Steve Jobs est revenu célébrer la gloire de sa machine fétiche, l’iPod, au cours de sa conférence à San Francisco le 10 janvier . Chaque « keynote » est pour lui un moment jubilatoire, parfaitement mis en scène devant un public acquis, lui permettant de savourer avec une modestie fort bien maîtrisée l’étonnant renouveau de sa marque. Sa magistrale intuition de l’impact de la révolution numérique lui a permis de construire pièce par pièce une maîtrise complète de la chaîne de valeur du nouveau modèle de distribution de la musique, et maintenant de la vidéo, les séries et même le sport avec un partenariat avec ABC. iTunes représente 83% du marché de la musique en ligne, permettant à Jobs d’entrer dans la famille des grands « tycoons » monopolistes de l’industrie du numérique qu’il n’a pourtant cessé de pourfendre. Il faut lui reconnaître que cette nouvelle situation est le fruit d’une réelle prise de risque pour innover et s’imposer dans un marché à l'origine totalement inexistant mais au potentiel considérable.

Il vient d’annoncer les résultats les plus brillants de l’histoire d’Apple, chaque trimestre lui permettant de montrer des chiffres encore plus spectaculaires que le précédent, 5,7 milliards $ de chiffres d’affaires pour le seul dernier trimestre 2005 et un profit net de 565 millions $.
Les données sont incontestables : 42 millions d’iPod vendus depuis l’origine, dont c’est la cinquième génération vendus, dont 32 millions en 2005 et, mieux encore, 14 millions au dernier trimestre 2005 pour la période des fêtes. Ceci représente 100 iPod vendus par minute dans le monde et 3 millions de titres vendus chaque jour sur iTunes. L’iPod est une « cash machine » qui génère chiffre d’affaires et marge, mais donne aussi à Apple, grâce à "l'écosystème" iPod une robuste position dans la production et diffusion de musique à travers de multiples partenariats avec des éditeurs de contenus, mais aussi des "producteurs de support", comme les fabricants de matériel audio ou... les constructeurs automobiles.

Mais c’est aussi un excellent support d’image qui ramène aux autres produits de la marque un public qui commence à bouder un marché du PC sans éclat et sans innovation. Le Mac reste le cœur de la marque. C’est désormais plus qu’un ordinateur, mais une machine multimédia visant aussi bien le marché professionnel, avec les logiciels photos, comme Aperture, ou les suites vidéo, que le grand public. Et la vente d’ordinateurs a cru de 20 % pour atteindre 1,25 millions en T4 2005.

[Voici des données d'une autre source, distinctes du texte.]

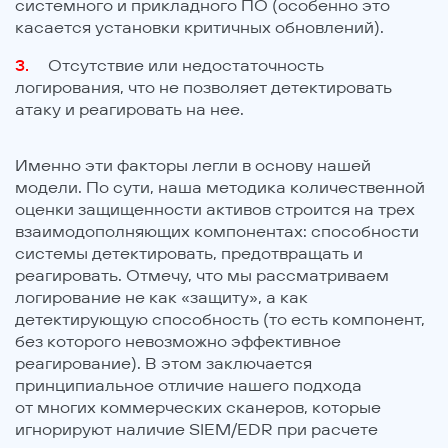
системного и прикладного ПО (особенно это
касается установки критичных обновлений).
Отсутствие или недостаточность
логирования, что не позволяет детектировать
атаку и реагировать на нее.
Именно эти факторы легли в основу нашей
модели. По сути, наша методика количественной
оценки защищенности активов строится на трех
взаимодополняющих компонентах: способности
системы детектировать, предотвращать и
реагировать. Отмечу, что мы рассматриваем
логирование не как «защиту», а как
детектирующую способность (то есть компонент,
без которого невозможно эффективное
реагирование). В этом заключается
принципиальное отличие нашего подхода
от многих коммерческих сканеров, которые
игнорируют наличие SIEM/EDR при расчете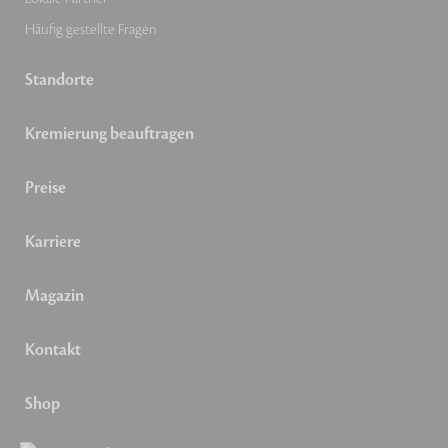
Häufig gestellte Fragen
Standorte
Kremierung beauftragen
Preise
Karriere
Magazin
Kontakt
Shop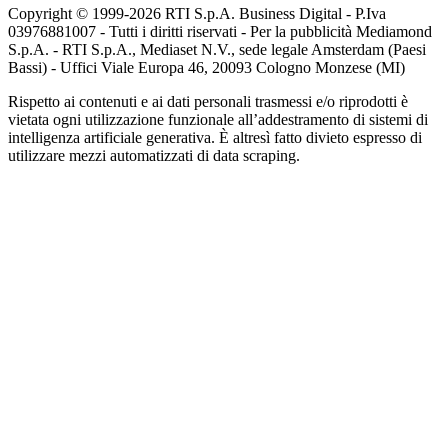
Copyright © 1999-
2026
RTI S.p.A. Business Digital - P.Iva
03976881007 - Tutti i diritti riservati - Per la pubblicità Mediamond
S.p.A. - RTI S.p.A., Mediaset N.V., sede legale Amsterdam (Paesi
Bassi) - Uffici Viale Europa 46, 20093 Cologno Monzese (MI)
Rispetto ai contenuti e ai dati personali trasmessi e/o riprodotti è
vietata ogni utilizzazione funzionale all’addestramento di sistemi di
intelligenza artificiale generativa. È altresì fatto divieto espresso di
utilizzare mezzi automatizzati di data scraping.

Jamais avare d’une pirouette, Apple nous explique suavement que le processeur Intel de ses machines est quatre fois plus rapide que le G5, qui, naguère, mais qui s’en souvient, pulvérisait, chrono en mains, les piètres performances des PC au moteur… Intel. La magie du marketing est sans limite, mais Apple saura sûrement trés bien exploiter à son tour le fameux "Intel inside" !

Evidemment ce succès attise les jalousies, la riposte s’organise, Sony a tenté une offensive avec son baladeur et c’est aujourd’hui Samsung, à qui aucun secteur de l’électronique n’échappe, qui lance une copie du nano, le YP-Z5. Et tous les constructeurs, au nombre de 256, se coalisent pour développer leurs propres standards contre celui d’Apple.

Steve n'est pas inquiet. Il pense aux coups suivants. En concluant son key note, il une fois encore démontré son inébranlable confiance dans la marque bientôt trentenaire - elle a été créée le 1er avril 1976 - dans l’essor inexorable du numérique, et dans la fraîcheur intacte de son propre talent.